Events Calendar

Rodig Seminar: Elisabeth Strowick (NYU)
Friday, November 16, 2018, 10:00am - 12:00pm

Please join us for the
Fall 2018 Rodig Seminar

given by Elisabeth Strowick, New York University

 

 

Towards a Literary Epistemology of Suspicion: Kafka’s Clues

Modernity gives rise to various forms of suspicion, including modern forms of resentment and practices of self-discipline (a suspicion of oneself), as well as to an epistemology of suspicion as it is developed in the modern human sciences. Arguably, one of the most sophisticated analysts of the modern dispositive of suspicion is Franz Kafka.
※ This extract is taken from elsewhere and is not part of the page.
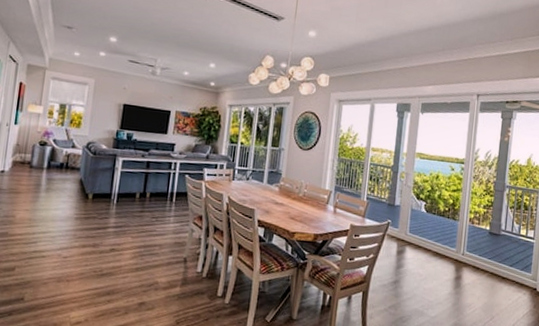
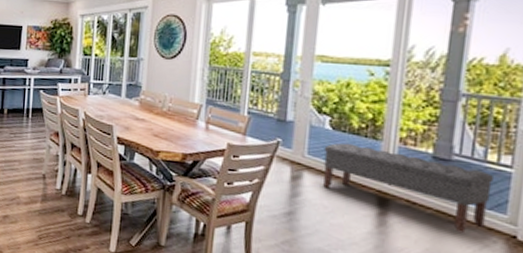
bench: none [419,223,525,290] -> present [323,142,495,234]

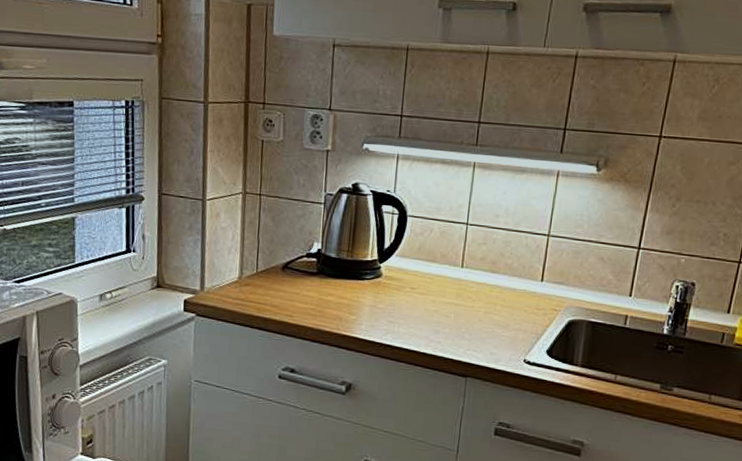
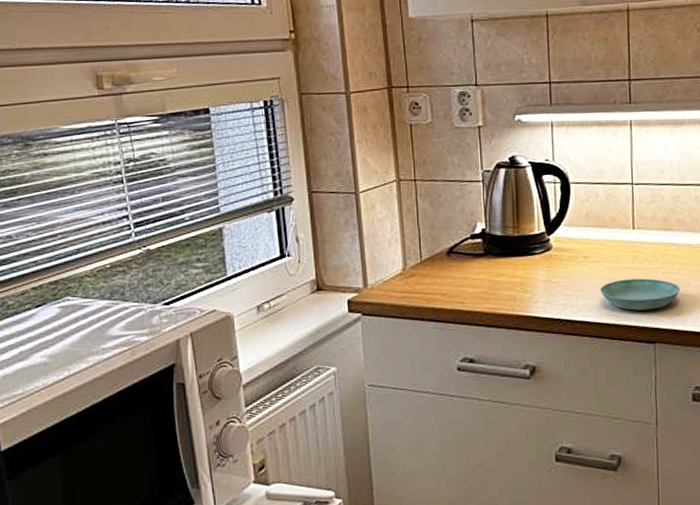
saucer: none [422,313,499,346] -> present [600,278,680,311]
In the seminar, we will discuss Kafka’s literary epistemology of suspicion and usage of clues within a broader cultural-historical framework spanning from Nietzsche’s analysis of resentment and Freud’s psychoanalysis to Foucault’s “microphysics of power” and what Carlo Ginzburg calls the “paradigm of clues.”

 

This program is funded by a generous annual gift from Mrs. Lillian Rodig Maxwell, in memory of her brother, Dr. Oscar R. Rodig, Jr. RC ‘51, who studied Chemistry and German at Rutgers College, and in memory of her sister Erika Rodig Rosera, DC ‘62, who studied History and German at Douglass College.